Le vrai message de l'euroscepticisme... selon Nigel Farage (texte)

Les partis eurosceptiques ont le vent en poupe: le Front National en France, le Parti de la liberté aux Pays-Bas et l'UKIP en Angleterre gagnent de plus en plus de terrain dans les sondages.
Dans une récente interview avec le New York Times , le Premier ministre italien Enrico Letta a averti que les partis traditionnels pro-européens devraient recueillir au moins 70% des sièges pour éviter «une législature cauchemardesque » qui se concrétiserait par une paralysie des institutions européennes.

Le 23 Octobre dernier, cependant, Nigel Farage, le leader du parti eurosceptique britannique UKIP a expliqué au Parlement européen pourquoi les partis anti-européens gagnent toujours plus de soutien parmi les électeurs:
« Il y avait un vrai débat à Strasbourg cette semaine, c’est la crainte qui hante les couloirs : l’inquiétude que suscite chez vous la montée de l'euroscepticisme .
Les années précédentes, vous étiez moins inquiets, ceux d’entre nous qui étions eurosceptiques ici étions traités des malades mentaux et d’une certaine manière, vous nous tapotiez sur la tête, mais maintenant, nous sommes de méchants populistes, nous sommes dangereux et nous menaçons de faire chanceler la civilisation occidentale.

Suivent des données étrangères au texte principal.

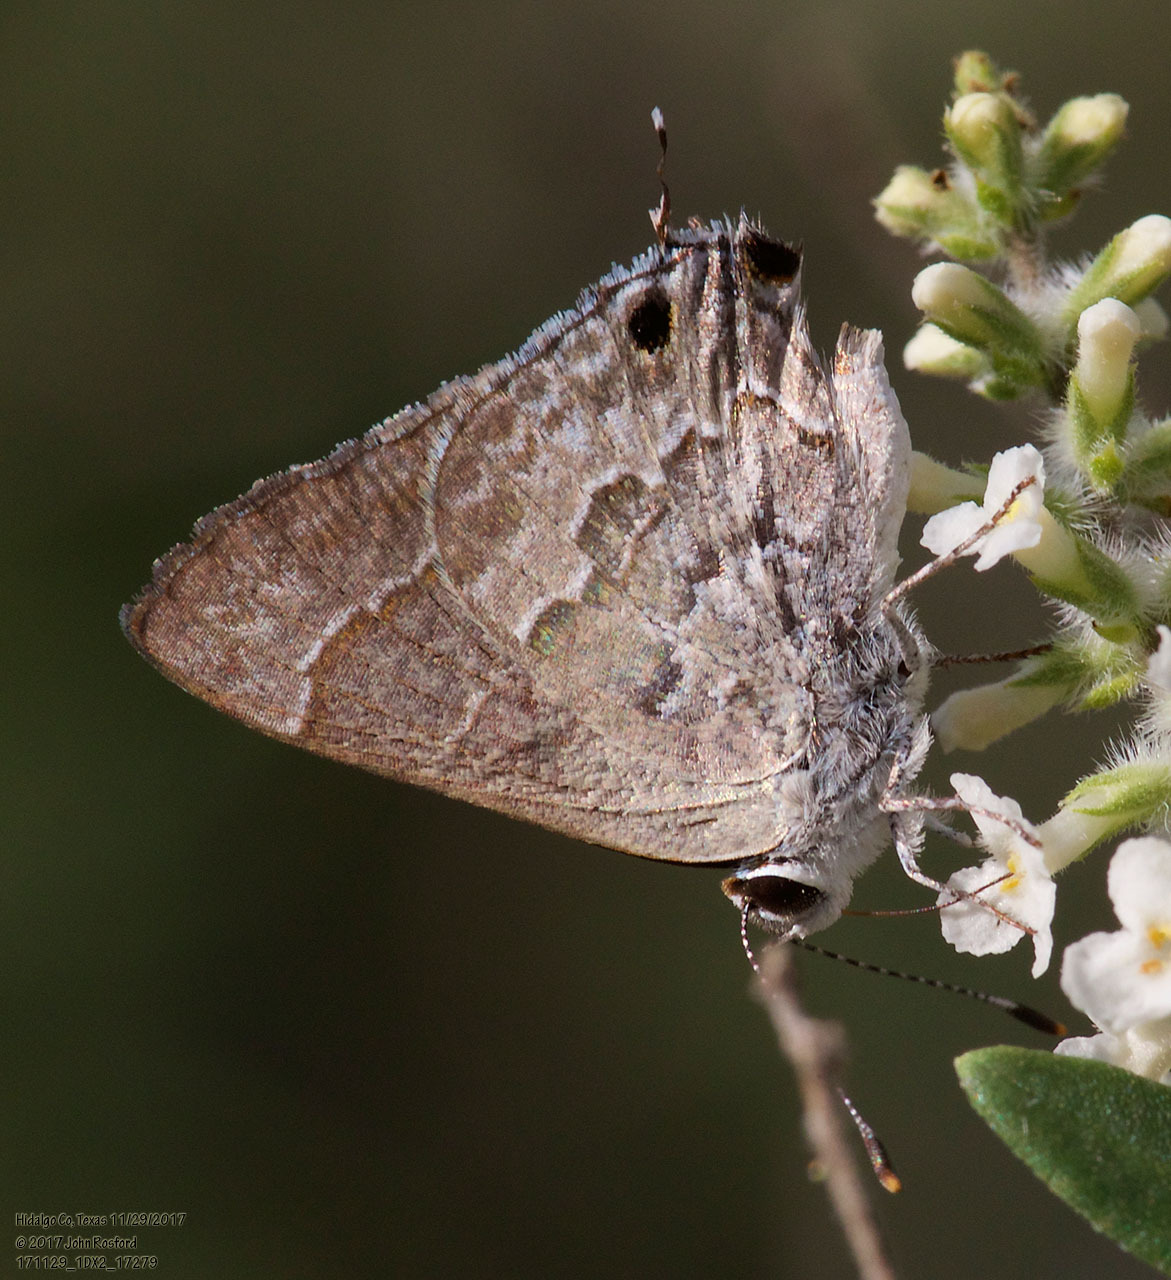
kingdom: Animalia
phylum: Arthropoda
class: Insecta
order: Lepidoptera
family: Lycaenidae
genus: Strymon
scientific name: Strymon alea
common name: Lacey's scrub-hairstreak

Et il est clair que vous ne saisissez pas, vous ne comprenez toujours pas ce qui se passe. Permettez-moi de vous aider. En 2005 il y a eu un tournant à ce projet : les Français et les Néerlandais ont dit non à la Constitution européenne. Monsieur Barroso s’est levé et il a dit qu’ils n’avaient pas vraiment voté non, qu’ils ne comprenaient pas ce qu’ils avaient fait. En fait, ils avaient compris : voyez-vous, depuis 2005, le vrai débat européen, c’est le débat sur l’identité. Ce que nous disons, et nous sommes très nombreux, provenant de plusieurs Etats membres de l’UE, c’est que nous ne voulons pas de ce drapeau. Nous ne voulons pas de cet hymne, pour lequel vous vous êtes levés, raides comme des piquets hier. Nous ne voulons pas des passeports européens, nous ne voulons pas de l’union politique.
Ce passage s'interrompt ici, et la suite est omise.